Votre groupe a présenté Ecoblade, un nouveau système de stockage de l’énergie dont le lancement est prévu cette année. De quoi s’agit-il exactement?

Ecoblade est un système modulaire de stockage d’énergie à base de batteries Li-ion qui permet de faciliter l’intégration des énergies renouvelables, dont le photovoltaïque, dans les réseaux électriques. La lutte contre le réchauffement climatique passe, en effet, par la transition des énergies fossiles vers des énergies renouvelables. Or, leur exploitation pleine et efficace dépend en grande partie du stockage. Jusqu’à présent, les réseaux d’électricité ne permettaient pas d’intégrer efficacement de nouvelles sources d’énergie, car ni la puissance du vent, ni le degré d’ensoleillement ne correspondaient forcément aux besoins de consommation d’électricité du moment. En nous appuyant sur notre expérience en énergie sécurisée et en gestion de l’énergie, nous avons conçu un système de stockage pour les environnements domestiques, informatiques, industriels ou commerciaux et pour les réseaux électriques.

Ecoblade fait beaucoup appel à des solutions logicielles. Schneider Electric peut-il encore imaginer son développement sans les technologies connectées et interactives ?

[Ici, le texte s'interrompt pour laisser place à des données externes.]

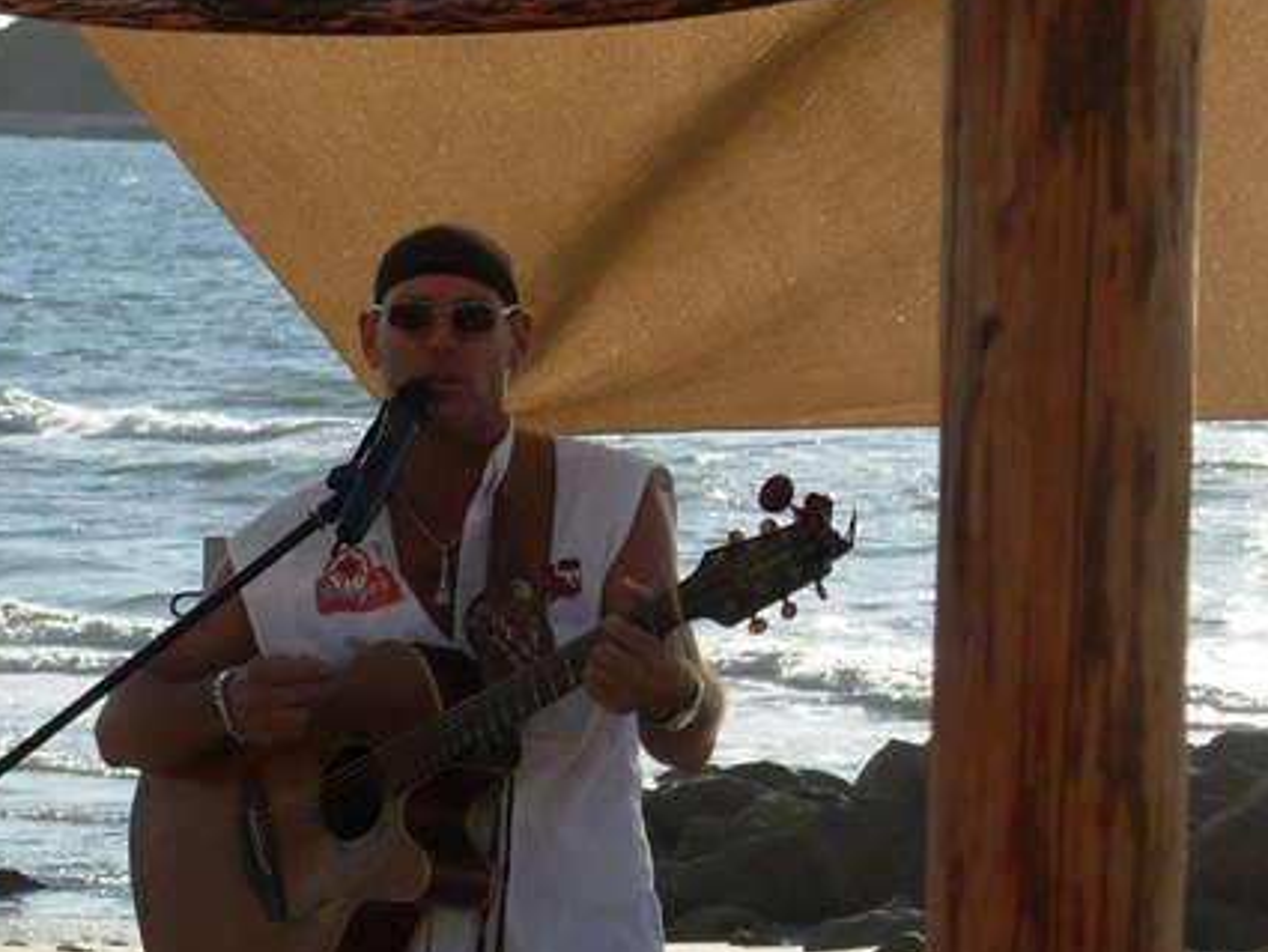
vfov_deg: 6.8
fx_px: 7951
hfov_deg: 9.1
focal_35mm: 217
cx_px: 224
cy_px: 612
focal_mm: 15.9
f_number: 3.9
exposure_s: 1/886
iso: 50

Nous sommes très engagés dans ce domaine, en mariant les technologies de l’énergie à celles du numérique et axons nos efforts de digitalisation dans la connectivité entre les produits, les solutions et les systèmes, les échanges entre les collaborateurs et, enfin, l’expérience client. Nous n’abordons donc pas le digital seulement au travers de l’aspect purement technique, mais au niveau d’une expérience globale. En cela, notre développement dans le numérique est total.

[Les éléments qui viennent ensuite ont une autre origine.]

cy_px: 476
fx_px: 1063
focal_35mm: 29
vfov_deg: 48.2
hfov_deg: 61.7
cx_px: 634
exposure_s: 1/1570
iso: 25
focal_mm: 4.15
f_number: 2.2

Big data, objets connectés, cloud… Comment ces technologies impacteront-elles, dans les années à venir, votre activité et celles de vos clients ?

En fait, ces technologies imprègnent déjà nos métiers et ceux de nos clients. Elles modèlent la stratégie d’innovation et les investissements de Schneider Electric. Elles ont des répercussions directes sur les produits et les architectures des systèmes que nous créons, comme sur leur mode de développement et les services qui les accompagnent. L’Internet des objets, le cloud, la numérisation, la convergence IT/OT*, sont au cœur de nos recherches depuis plusieurs années. Dans le domaine de l’énergie par exemple, elles permettent déjà, à chaque utilisateur – qu’il soit particulier, industriel ou gestionnaire de bâtiment – de connaître, de piloter et d’optimiser ses consommations énergétiques. Dans celui des process industriels, nos technologies connectées assurent la continuité numérique tout au long du cycle de vie des produits afin d’apporter toujours plus de performance et de compétitivité à nos clients. De la conception des produits ou procédés, à la conduite et l’exploitation des sites industriels, nous les accompagnons dans ce voyage vers l’usine du futur.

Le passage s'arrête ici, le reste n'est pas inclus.